Work to be completed: Copy word for word the part of the ballet review that runs from "The ballet begins" up to and including "the train’s locomotive.".

Segment Start: Exercise passage

The ballet begins with Gregor in bed, the family in the kitchen clearing up after breakfast watching a programme about insects on the TV. After father and Grete have left, his asthmatic mother gets out an inhaler machine, his sister practises ballet steps and, last to leave, his mother sets an apple on a corner of the table for Gregor. An alarm wakes him and he rapidly dresses, collects his apple and goes off to work. After miming the street door, we see him grab a coffee, collect a paper and have his rail ticket clipped before disappearing into the steam from the train’s locomotive.

The journey back home is seen in reverse as the family set out the table for dinner. When he gets home, sister Grete shows him what she has learned in ballet class (in the book she’s a violinist). They eat and an exhausted Gregor goes to bed. So far, this is not so much danced as natural movement performed with meticulous timing and emphasis often carefully matched to Frank Moon’s score, which is played live by the composer on a variety of instruments and electronically. There are sound effects to match action and spoken text, which sounds like Czech but seems more noise than meaning.

Segment End: Exercise passage
Segment Start: Recorded data

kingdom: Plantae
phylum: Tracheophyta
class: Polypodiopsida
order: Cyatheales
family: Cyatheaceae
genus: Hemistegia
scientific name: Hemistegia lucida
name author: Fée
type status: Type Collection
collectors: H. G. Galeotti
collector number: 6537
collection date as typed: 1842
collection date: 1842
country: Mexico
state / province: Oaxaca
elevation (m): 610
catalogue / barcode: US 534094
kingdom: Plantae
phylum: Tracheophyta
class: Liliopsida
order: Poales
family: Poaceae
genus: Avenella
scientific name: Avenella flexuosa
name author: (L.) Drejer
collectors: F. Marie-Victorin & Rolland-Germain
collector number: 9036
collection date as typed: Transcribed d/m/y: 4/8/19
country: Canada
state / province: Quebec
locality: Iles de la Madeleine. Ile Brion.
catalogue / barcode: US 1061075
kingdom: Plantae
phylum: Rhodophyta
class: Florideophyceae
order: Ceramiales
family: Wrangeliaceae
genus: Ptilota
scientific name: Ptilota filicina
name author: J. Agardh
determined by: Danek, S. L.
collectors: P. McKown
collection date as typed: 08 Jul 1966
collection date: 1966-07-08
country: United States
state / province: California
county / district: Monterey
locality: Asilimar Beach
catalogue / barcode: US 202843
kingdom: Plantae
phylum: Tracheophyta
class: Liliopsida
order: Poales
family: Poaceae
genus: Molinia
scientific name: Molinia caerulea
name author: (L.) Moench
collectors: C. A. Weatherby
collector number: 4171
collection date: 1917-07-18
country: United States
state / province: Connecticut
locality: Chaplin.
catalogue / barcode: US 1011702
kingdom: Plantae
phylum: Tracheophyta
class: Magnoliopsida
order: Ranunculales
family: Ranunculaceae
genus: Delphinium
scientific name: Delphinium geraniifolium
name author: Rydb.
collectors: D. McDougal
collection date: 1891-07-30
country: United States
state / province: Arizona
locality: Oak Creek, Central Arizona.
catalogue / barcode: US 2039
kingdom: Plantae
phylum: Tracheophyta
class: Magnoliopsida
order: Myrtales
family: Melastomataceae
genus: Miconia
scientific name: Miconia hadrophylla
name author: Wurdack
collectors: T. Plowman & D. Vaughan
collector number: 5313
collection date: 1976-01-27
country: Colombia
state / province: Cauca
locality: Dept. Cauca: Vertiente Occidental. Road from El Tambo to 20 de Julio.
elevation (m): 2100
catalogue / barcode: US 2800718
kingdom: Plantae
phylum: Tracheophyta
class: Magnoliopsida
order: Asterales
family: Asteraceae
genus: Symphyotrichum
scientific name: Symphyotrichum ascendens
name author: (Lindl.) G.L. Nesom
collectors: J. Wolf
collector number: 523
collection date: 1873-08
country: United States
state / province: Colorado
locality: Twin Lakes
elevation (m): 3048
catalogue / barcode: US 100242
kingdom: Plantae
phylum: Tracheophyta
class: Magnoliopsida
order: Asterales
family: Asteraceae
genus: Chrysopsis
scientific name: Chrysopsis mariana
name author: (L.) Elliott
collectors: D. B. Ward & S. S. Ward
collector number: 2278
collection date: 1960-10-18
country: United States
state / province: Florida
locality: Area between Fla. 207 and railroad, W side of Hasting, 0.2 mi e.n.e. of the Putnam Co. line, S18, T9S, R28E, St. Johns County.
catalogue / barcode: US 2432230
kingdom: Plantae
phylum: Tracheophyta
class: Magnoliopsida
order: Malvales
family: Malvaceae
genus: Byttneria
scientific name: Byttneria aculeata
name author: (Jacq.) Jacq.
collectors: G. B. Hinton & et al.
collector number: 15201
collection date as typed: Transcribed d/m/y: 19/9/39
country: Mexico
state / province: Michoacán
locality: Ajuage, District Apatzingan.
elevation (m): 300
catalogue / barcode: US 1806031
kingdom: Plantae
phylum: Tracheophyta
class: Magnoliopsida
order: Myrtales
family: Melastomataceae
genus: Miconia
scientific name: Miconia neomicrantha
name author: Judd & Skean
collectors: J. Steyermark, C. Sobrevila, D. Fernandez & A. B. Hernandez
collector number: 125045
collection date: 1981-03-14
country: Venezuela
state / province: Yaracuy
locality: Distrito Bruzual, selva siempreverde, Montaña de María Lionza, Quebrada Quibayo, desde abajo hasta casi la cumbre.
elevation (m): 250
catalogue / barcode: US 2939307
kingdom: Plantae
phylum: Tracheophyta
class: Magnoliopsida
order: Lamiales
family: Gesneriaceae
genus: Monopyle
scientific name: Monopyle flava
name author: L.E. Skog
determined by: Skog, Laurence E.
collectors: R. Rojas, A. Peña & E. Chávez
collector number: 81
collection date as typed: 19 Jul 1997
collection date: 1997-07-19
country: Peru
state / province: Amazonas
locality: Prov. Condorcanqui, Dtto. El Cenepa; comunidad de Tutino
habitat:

Segment End: Recorded data

Exercise response:
The ballet begins with Gregor in bed, the family in the kitchen clearing up after breakfast watching a programme about insects on the TV. After father and Grete have left, his asthmatic mother gets out an inhaler machine, his sister practises ballet steps and, last to leave, his mother sets an apple on a corner of the table for Gregor. An alarm wakes him and he rapidly dresses, collects his apple and goes off to work. After miming the street door, we see him grab a coffee, collect a paper and have his rail ticket clipped before disappearing into the steam from the train’s locomotive.